> [WHAT TO WORK ON]:
(a) In the forum thread, why does ebirch3 expect to finish the new build only in January or later?
(b) In the forum thread, when does Robert_G hope to have the newly purchased 3900x running?
(c) Who wrote each headed post in the forum thread, in order, and what date is on each?

> [EXTRACT]:
□ □ □ □

One is 8 core and one is 12 core. Huge difference.


----------



## ebirch3 (Dec 21, 2020)

@Robert_G ahh okay looks like the 3900x will be my choice then haha


----------



## Robert_G (Dec 21, 2020)

ebirch3 said:


> @Robert_G ahh okay looks like the 3900x will be my choice then haha



Just so I don't look like an armchair suggestion....I just purchased the 3900x yesterday for my 2021 build. I will hopefully have it running by the new year.


----------



## ebirch3 (Dec 21, 2020)

@Robert_G Ahh nice man! Yeah I'm so excited to get my new build up and running. Hopefully I'll be able to get mine sometime in January, or whenever I can get my hands on a decent GPU as so many ones that I want appear to be sold out :(


----------



## Robert_G (Dec 21, 2020)

ebirch3 said:


> @Robert_G Ahh nice man! Yeah I'm so excited to get my new build up and running. Hopefully I'll be able to get mine sometime in January, or whenever I can get my hands on a decent GPU as so many ones that I want appear to be sold out :(



Unless you are into intense 4k gaming, you don't need to spend more than $250 U.S. on a video card. Just pick something that has enough connections for however many monitors you use.

□ □ □ □

> [Rendered chart images]:
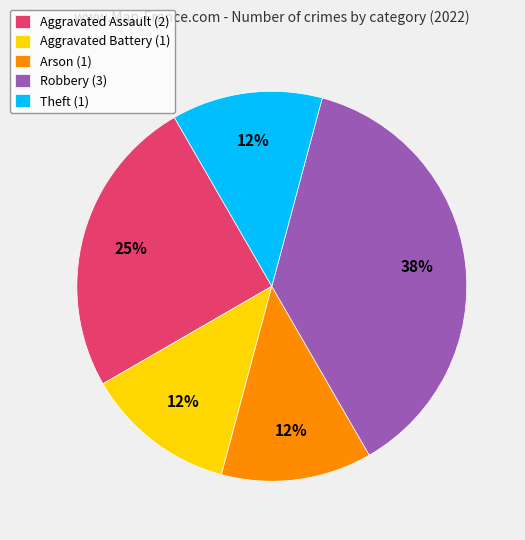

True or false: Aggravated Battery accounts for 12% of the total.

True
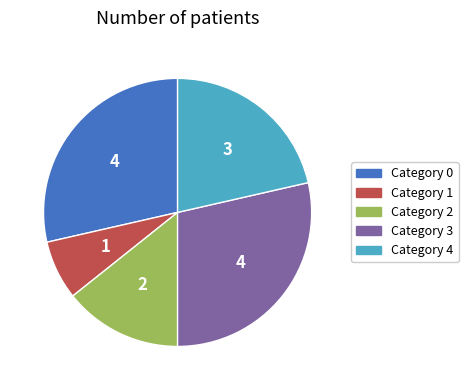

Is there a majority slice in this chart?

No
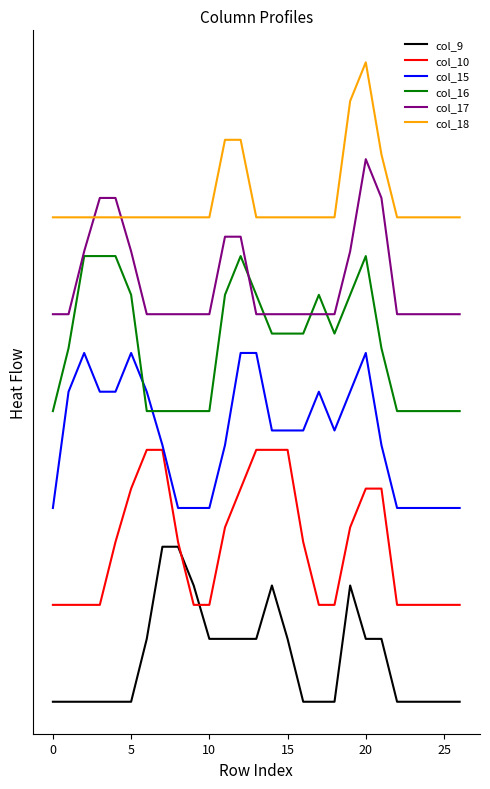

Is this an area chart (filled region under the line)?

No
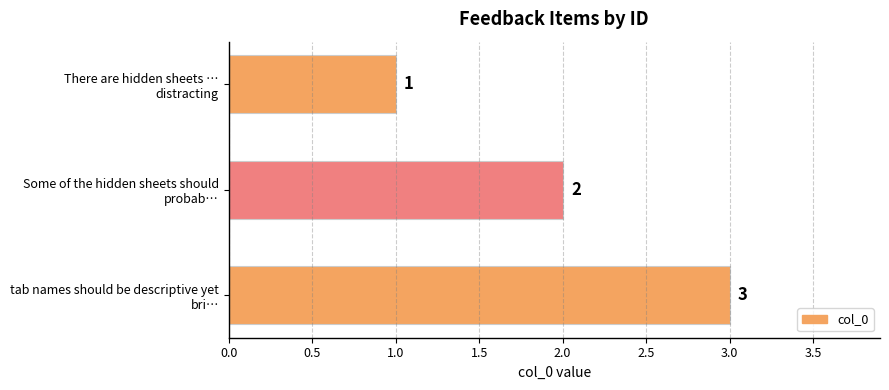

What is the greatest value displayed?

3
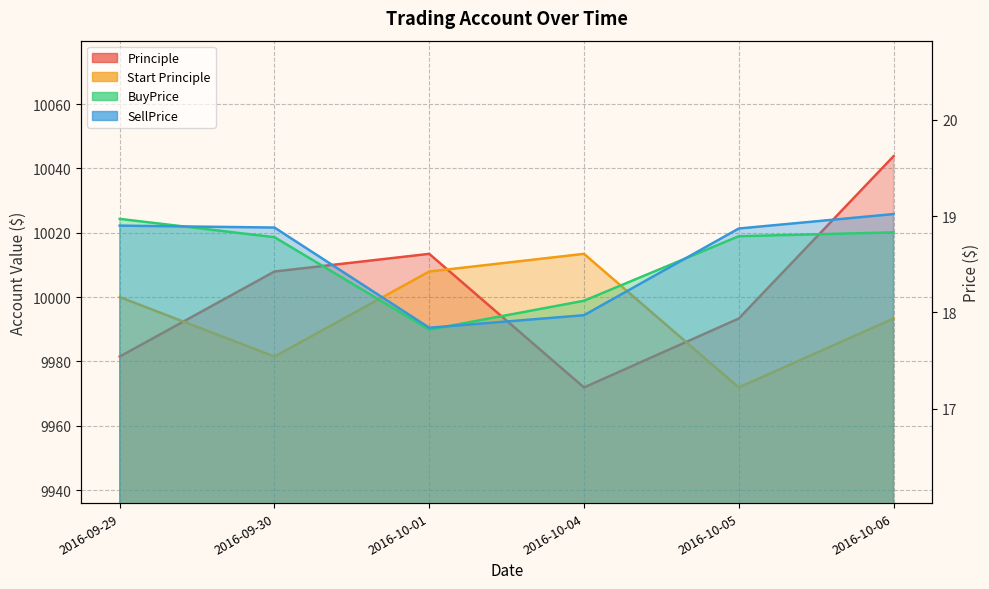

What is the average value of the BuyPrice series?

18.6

□ □ □ □

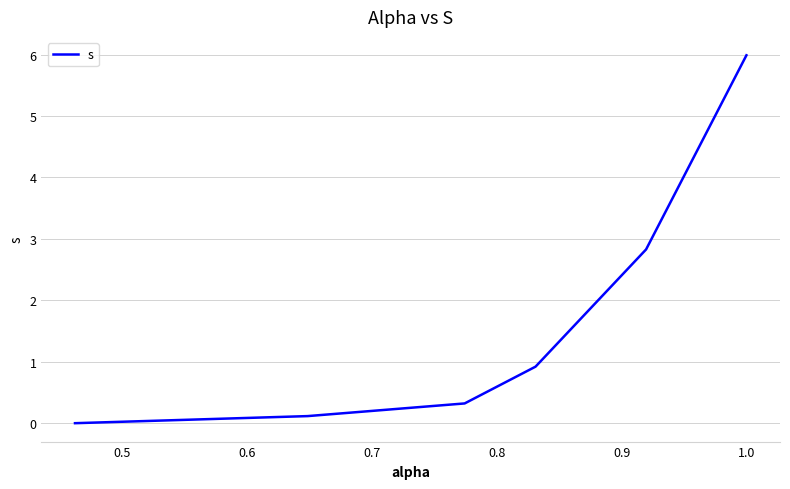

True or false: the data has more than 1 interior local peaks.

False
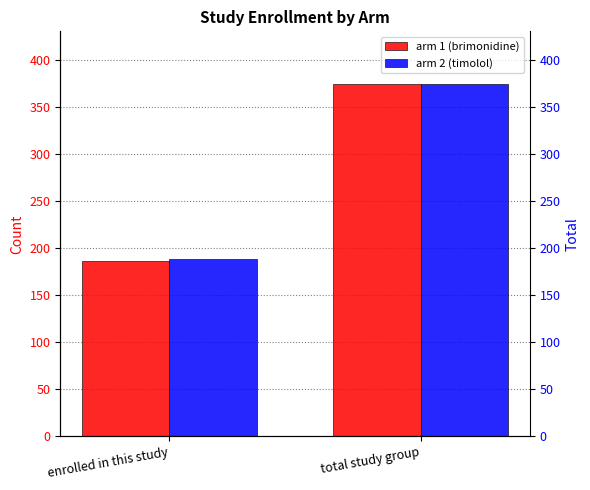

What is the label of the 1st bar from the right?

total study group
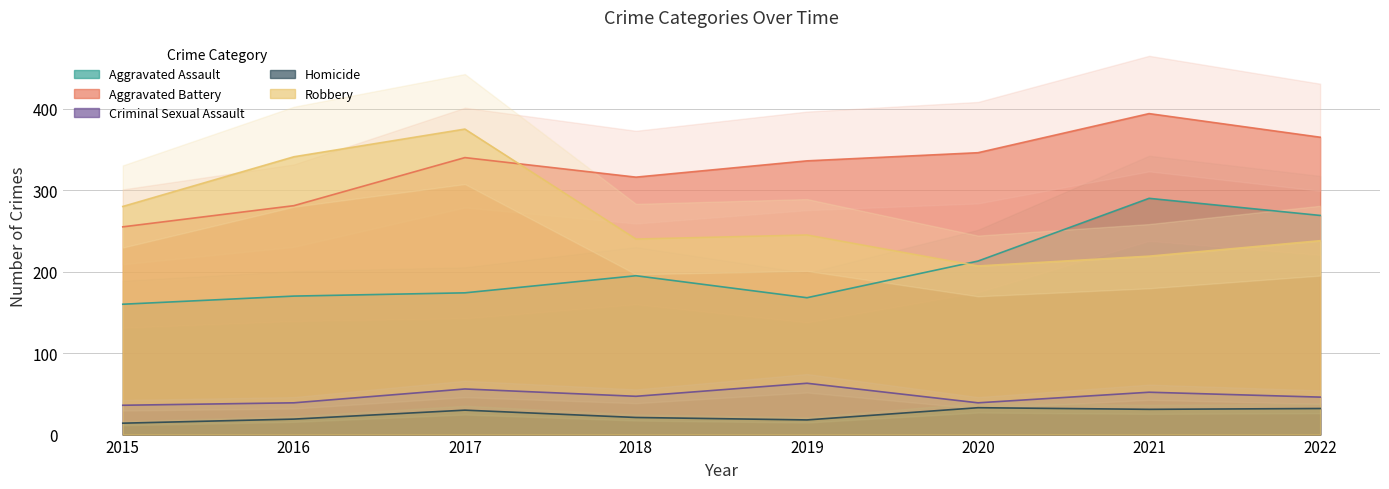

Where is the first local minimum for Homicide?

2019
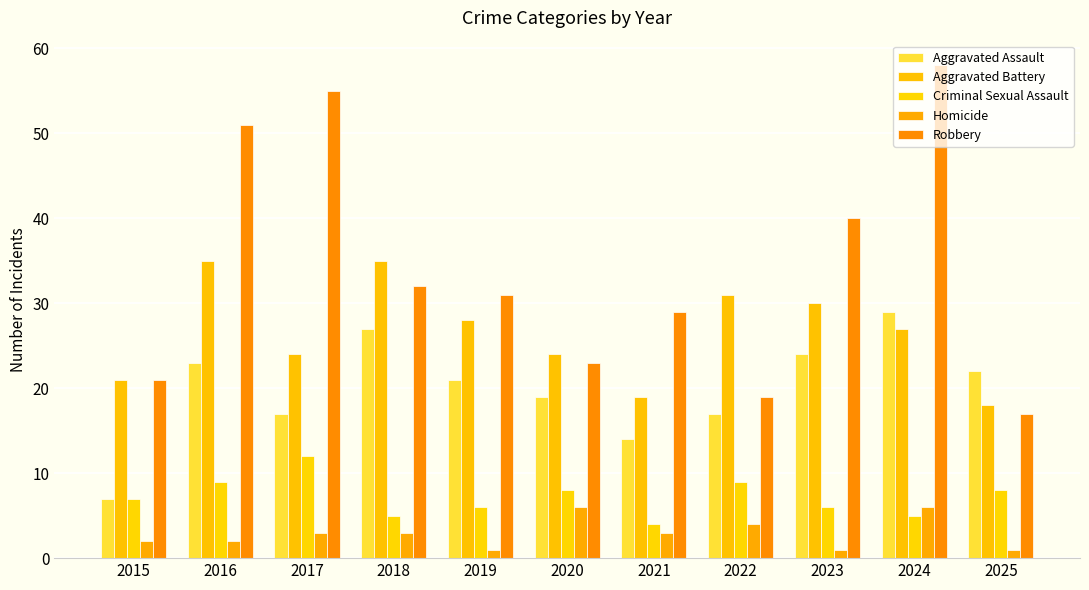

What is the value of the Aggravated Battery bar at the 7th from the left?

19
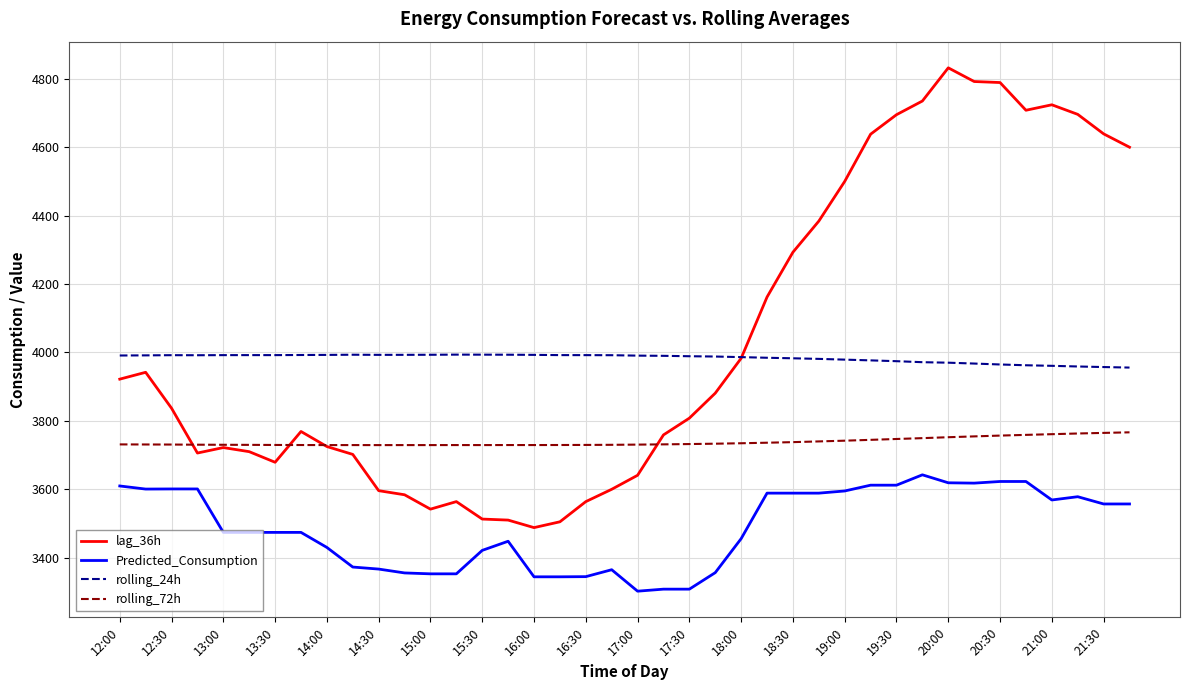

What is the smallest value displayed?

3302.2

□ □ □ □

> [EXPECTED RESPONSES]:
(a) ebirch3 still needs a decent GPU, and many of the ones ebirch3 wants appear to be sold out. The build depends on getting one of them.

(b) By the new year.

(c)
1. ebirch3, Dec 21, 2020
2. Robert_G, Dec 21, 2020
3. ebirch3, Dec 21, 2020
4. Robert_G, Dec 21, 2020